Too often I feel frustrated about the knowledge (more specifically, the lack of it) that I'm receiving. That's not to say that nobody's teaching me things but so many things are being taught that it's not possible to remember it all, so you write them down to go home and read up but when you read, you don't remember. That's how I am. For some reason, the things I manage to study, I cannot manage to recall when I need to. It causes me to become anxious about a lot of things. Sometimes I feel like I can't really be bothered to keep up with the environment I'm now forced to work in due to my anxiety. It's difficult to shave off my fears when I can't answer a question because I can't recall what I read the night before. So now, I have difficulty even getting myself psyched to study at all. This further adds to my frustration and the fact that I don't like my team much doesn't help either.
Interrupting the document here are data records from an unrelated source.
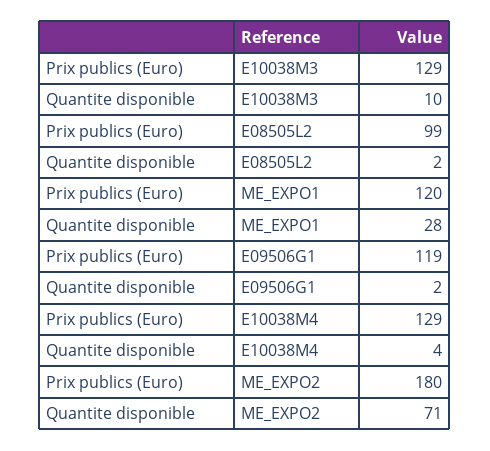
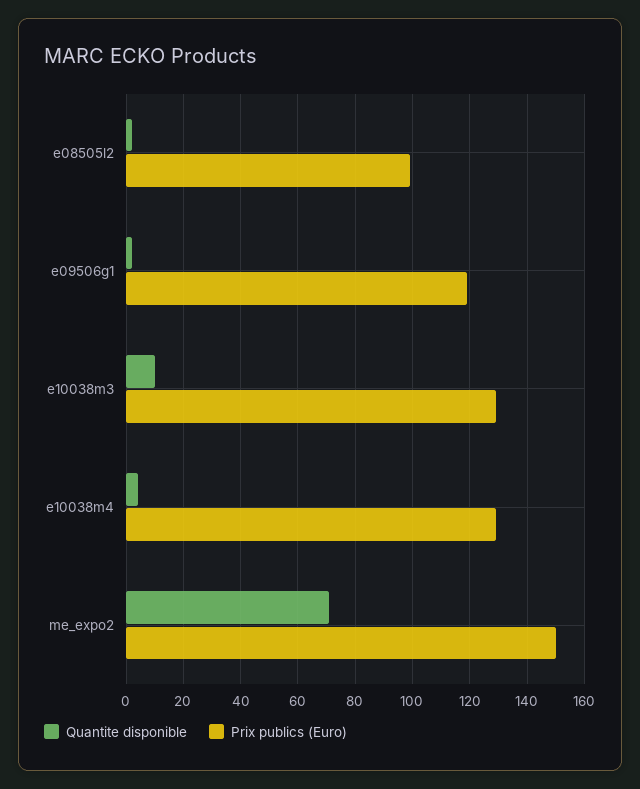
  {
    "Prix publics (Euro)": {
      "E10038M3": 129,
      "E08505L2": 99,
-     "ME_EXPO1": 120,
      "E09506G1": 119,
      "E10038M4": 129,
-     "ME_EXPO2": 180
+     "ME_EXPO2": 150
    },
    "Quantite disponible": {
      "E10038M3": 10,
      "E08505L2": 2,
-     "ME_EXPO1": 28,
      "E09506G1": 2,
      "E10038M4": 4,
      "ME_EXPO2": 71
    }
  }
I've reached the great halfway point of this semester. Another 6 weeks and I'll be facing my first clinical OSCE-type examination. At this point, I've been feeling a lot of negative emotions...lots of upsetting things have happened and many things continue to frustrate me but I'm going to do what I always do: continue working through my difficulties until I come out on top. I'm sure soon enough I can bid these fears good riddance. My lifestyle has changed so much and it's become so unhealthy. Working at the hospital has changed my eating habits entirely. Breakfast is at 6:30 AM (6:10 AM on surgery) and it's only cereal. On call nights (twice a week) leave me eating dinner when I get home after 10:30 PM. On surgery, lunch was any time between 12 and 5 PM but now on medicine its usually around 12 PM. Dinner is whenever I get home so that I can eat home-cooked food at least once a day. Lunch is food I purchase from the hospital cafeteria (which is terrible food that I ate for 4 weeks straight on surgery) or from any of the food places near the hospital (which I can only do now because I have the time on medicine and is better than that hospital cafeteria any day). I don't even get to drink as much water as I need anymore and I've become dehydrated.

All in all, there are a lot of intense adjustments that I need to work myself around. I don't like the hospital life or the hospital environment (though I'm not sure if that's a general feeling or just how I feel about this one). Add all that to my never-ending feeling of wanting to leave Barbados and I'd be a tortured soul. The only thing that saves me from the despair is daydreaming about learning more interesting things at Bastyr University and thinking about where I'd like to go for my electives during my next couple of years of medical school.